Wer haftet bei Fehlern in Eigenleistung?
Kurzantwort
Für Gewerke, die Sie in Eigenleistung ausführen, haften Sie als Bauherr selbst – der Hersteller übernimmt dafür keine Gewährleistung. Verursacht ein Eigenleistungsfehler Folgeschäden an Herstellerleistungen, kann der Hersteller die Nachbesserung verweigern oder in Rechnung stellen. Entscheidend sind deshalb klar dokumentierte Schnittstellen im Vertrag und Fachbetriebe für die technischen Gewerke.
Typische Streitfälle entstehen an den Übergängen zwischen Hersteller- und Eigenleistung: eine undichte Dampfbremse hinter herstellerseitigem Trockenbau, ein Wasserschaden nach eigenmächtigen Sanitärarbeiten oder Elektro-Anschlüsse ohne Fachbetrieb. Ohne saubere Schnittstellenliste lässt sich später kaum klären, wessen Arbeit den Schaden verursacht hat – und die Beweislast liegt schnell bei Ihnen.

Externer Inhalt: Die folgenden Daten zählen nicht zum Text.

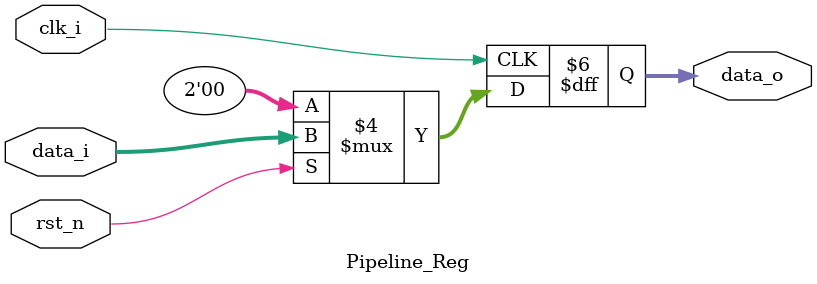
<source format=v>
module Pipeline_Reg( clk_i, rst_n, data_i, data_o);


parameter size = 0;

//I/O ports
input clk_i, rst_n;
input [size-1:0] data_i;
output reg [size-1:0] data_o;  
        

//Writing data when postive edge clk_i
always @( posedge clk_i ) begin
    if (~rst_n)
        data_o <= 0;
    else
        data_o <= data_i;
end

endmodule  
</source>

Bei den technischen Gewerken sind Anschluss, Prüfung und Abnahme ohnehin Fachbetrieben vorbehalten. Eigenmächtige Arbeiten gefährden dort nicht nur Leib und Leben, sondern können auch den Versicherungsschutz und die Gewährleistung kosten. Schäden, die Dritte durch Ihre Baustelle erleiden, deckt die Bauherrenhaftpflicht – sofern die Eigenleistung im Tarif eingeschlossen ist.
Praxis-Hinweis: Dokumentieren Sie verdeckte Arbeiten mit Fotos, lassen Sie kritische Schritte abnehmen und prüfen Sie die Schnittstellen mit dem Bauleistungsbeschreibungs-Check, bevor Sie unterschreiben. Alle Angaben sind allgemeine Orientierung für 2026, keine Rechtsberatung.
Unverbindliche Orientierung – keine Preisauskunft, kein Angebot und keine Rechts- oder Bauberatung im Einzelfall.